[Distutils] Maintaining a curated set of Python packages

Thu Dec 15 07:13:28 EST 2016

It's interesting to read about how other distributions upgrade their
package sets. In Nixpkgs most packages are updated manually. Some
frameworks/languages provide their dependencies declarative, in which case
it becomes 'straightforward' to include whole package sets, like in the
case of Haskell. Some expressions need to be overridden manually because
e.g. they require certain system libraries. It's manual work, but not that
much. This is what I would like to see for Python as well.

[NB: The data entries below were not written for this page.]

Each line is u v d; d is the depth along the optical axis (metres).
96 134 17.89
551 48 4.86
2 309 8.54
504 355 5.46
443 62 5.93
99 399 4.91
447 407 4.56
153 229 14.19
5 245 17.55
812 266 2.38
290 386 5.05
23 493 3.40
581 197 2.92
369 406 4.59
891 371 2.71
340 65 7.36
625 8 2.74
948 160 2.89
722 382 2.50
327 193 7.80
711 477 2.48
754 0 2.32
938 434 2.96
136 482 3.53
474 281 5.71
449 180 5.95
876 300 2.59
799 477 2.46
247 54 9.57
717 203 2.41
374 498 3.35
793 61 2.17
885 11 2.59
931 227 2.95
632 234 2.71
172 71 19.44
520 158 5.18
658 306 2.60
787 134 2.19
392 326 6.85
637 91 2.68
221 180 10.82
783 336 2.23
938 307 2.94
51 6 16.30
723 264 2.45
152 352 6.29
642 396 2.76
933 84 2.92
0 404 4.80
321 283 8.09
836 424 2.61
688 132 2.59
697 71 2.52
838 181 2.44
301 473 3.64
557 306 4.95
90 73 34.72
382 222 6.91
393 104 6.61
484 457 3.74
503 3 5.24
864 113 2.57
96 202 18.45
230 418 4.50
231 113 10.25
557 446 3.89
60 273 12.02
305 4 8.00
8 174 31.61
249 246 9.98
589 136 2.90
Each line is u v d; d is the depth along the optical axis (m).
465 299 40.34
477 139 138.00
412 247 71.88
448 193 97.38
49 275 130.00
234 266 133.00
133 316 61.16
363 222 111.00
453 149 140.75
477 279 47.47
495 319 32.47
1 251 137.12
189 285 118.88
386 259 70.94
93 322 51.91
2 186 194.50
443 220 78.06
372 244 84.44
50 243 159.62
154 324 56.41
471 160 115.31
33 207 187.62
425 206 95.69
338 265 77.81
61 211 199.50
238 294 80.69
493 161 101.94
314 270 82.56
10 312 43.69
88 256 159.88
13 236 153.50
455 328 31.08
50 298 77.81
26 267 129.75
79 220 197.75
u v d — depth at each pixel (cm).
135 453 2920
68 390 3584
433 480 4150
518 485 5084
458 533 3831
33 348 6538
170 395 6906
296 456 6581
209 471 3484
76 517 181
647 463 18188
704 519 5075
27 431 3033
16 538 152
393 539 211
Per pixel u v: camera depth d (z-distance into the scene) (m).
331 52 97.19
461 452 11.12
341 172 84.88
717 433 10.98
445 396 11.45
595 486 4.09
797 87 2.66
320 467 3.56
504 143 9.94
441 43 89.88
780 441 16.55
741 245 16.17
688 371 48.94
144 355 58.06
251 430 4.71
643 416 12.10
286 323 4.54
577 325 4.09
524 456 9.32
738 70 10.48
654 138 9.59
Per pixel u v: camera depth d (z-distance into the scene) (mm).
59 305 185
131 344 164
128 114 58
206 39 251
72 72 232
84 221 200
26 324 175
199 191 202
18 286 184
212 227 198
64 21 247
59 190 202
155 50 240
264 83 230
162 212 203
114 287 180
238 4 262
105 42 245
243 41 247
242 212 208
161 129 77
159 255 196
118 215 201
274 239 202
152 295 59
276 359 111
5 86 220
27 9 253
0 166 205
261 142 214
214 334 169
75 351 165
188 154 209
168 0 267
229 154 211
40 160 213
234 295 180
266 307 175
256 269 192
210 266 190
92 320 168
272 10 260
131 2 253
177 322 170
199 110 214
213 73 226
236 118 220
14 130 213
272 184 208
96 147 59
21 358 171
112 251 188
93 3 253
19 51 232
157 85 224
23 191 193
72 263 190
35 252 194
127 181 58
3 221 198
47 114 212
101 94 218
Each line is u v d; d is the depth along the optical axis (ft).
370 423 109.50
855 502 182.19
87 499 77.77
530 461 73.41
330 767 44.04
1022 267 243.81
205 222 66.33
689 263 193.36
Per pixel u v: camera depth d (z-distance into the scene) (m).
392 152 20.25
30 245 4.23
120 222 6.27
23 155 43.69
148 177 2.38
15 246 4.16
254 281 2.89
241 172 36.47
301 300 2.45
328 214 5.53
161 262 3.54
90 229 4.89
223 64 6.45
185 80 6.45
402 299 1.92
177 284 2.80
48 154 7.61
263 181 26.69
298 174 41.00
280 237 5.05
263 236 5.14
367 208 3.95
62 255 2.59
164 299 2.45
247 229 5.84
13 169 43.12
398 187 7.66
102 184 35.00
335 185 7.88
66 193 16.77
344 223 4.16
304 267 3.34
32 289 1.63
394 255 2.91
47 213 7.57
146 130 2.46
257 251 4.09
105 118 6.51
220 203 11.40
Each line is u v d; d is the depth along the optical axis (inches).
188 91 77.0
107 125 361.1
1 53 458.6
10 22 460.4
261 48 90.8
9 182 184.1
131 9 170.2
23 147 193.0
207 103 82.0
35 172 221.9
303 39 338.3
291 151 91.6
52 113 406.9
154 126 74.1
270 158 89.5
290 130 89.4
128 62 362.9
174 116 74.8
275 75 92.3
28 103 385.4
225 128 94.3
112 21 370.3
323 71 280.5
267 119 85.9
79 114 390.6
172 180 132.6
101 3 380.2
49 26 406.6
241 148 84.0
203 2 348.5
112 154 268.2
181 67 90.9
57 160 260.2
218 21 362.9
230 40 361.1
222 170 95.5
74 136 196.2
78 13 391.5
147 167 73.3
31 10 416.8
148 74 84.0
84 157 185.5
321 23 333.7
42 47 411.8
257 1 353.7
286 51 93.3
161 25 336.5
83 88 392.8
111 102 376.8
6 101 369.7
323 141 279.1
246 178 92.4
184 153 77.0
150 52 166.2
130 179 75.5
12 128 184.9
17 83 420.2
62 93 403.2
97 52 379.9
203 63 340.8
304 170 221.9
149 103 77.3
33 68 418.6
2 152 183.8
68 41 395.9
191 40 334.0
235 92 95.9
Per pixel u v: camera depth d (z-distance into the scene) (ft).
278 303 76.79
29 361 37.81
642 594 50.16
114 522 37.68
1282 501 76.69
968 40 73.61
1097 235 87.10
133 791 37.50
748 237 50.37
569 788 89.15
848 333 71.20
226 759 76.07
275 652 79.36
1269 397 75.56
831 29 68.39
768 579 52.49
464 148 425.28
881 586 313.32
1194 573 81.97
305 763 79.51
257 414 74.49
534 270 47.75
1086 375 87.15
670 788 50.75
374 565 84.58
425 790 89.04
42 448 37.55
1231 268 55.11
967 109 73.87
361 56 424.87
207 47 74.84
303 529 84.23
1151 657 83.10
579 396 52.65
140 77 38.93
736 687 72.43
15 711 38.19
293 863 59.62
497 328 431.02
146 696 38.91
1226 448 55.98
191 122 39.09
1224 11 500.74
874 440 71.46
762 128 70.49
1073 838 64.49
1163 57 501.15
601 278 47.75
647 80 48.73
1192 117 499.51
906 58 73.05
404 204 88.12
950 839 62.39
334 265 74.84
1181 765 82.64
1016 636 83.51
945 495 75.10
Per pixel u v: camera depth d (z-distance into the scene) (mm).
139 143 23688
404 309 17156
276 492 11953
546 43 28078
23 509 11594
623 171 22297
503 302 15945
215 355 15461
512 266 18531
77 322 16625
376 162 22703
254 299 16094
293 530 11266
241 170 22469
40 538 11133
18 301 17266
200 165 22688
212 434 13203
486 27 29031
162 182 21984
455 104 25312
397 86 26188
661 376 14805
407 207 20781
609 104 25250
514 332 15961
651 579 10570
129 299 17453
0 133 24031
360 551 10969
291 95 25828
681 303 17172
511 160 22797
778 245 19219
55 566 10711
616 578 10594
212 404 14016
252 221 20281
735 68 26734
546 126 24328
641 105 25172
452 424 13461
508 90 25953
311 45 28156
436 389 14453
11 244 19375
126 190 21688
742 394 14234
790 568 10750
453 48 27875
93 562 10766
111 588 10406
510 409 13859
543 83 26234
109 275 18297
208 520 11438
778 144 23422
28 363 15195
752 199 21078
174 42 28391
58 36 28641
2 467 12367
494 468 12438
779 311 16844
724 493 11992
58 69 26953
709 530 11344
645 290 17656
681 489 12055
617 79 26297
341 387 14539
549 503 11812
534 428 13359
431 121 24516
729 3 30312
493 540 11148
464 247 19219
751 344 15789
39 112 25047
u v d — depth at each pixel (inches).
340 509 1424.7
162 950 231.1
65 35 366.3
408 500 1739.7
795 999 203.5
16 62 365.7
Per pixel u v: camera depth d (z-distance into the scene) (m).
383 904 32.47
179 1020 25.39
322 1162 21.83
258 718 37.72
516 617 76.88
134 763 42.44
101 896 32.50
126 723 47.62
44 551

The Python packages we still update manually although we have tools to
automate most of it. The reason for not using those tools is because a) it
means evaluating or building parts of the packages to get the dependencies
and b) too often upstream pins versions of dependencies which turns out to
be entirely unnecessary, and would therefore prevent an upgrade. Even so,
we have over 1500 Python packages per interpreter version that according to
our CI seem to work together. We do only build on 3 architectures (i386,
amd64 and darwin/osx). Compatibility with the latter is sometimes an issue
because its guessing what Apple has changed when releasing a new version.

> I'm not sure how useful it would be higher up the food chain, since those
contexts will be
> different enough to cause both false positives and false negatives.  And
it
> does often take quite a bit of focused engineering effort to monitor
packages
> which don't promote (something we want to automate),

In my experience the manual work that typically needs to be done is a)
making available Python dependencies, b) unpinning versions when
unnecessary and report upstream, and c) making sure the package finds the
system libraries. Issues with packages that cannot be upgraded because of a
version of a system dependency I haven't yet encountered. In my proposal a)
and b) would be fixed by the curated package set.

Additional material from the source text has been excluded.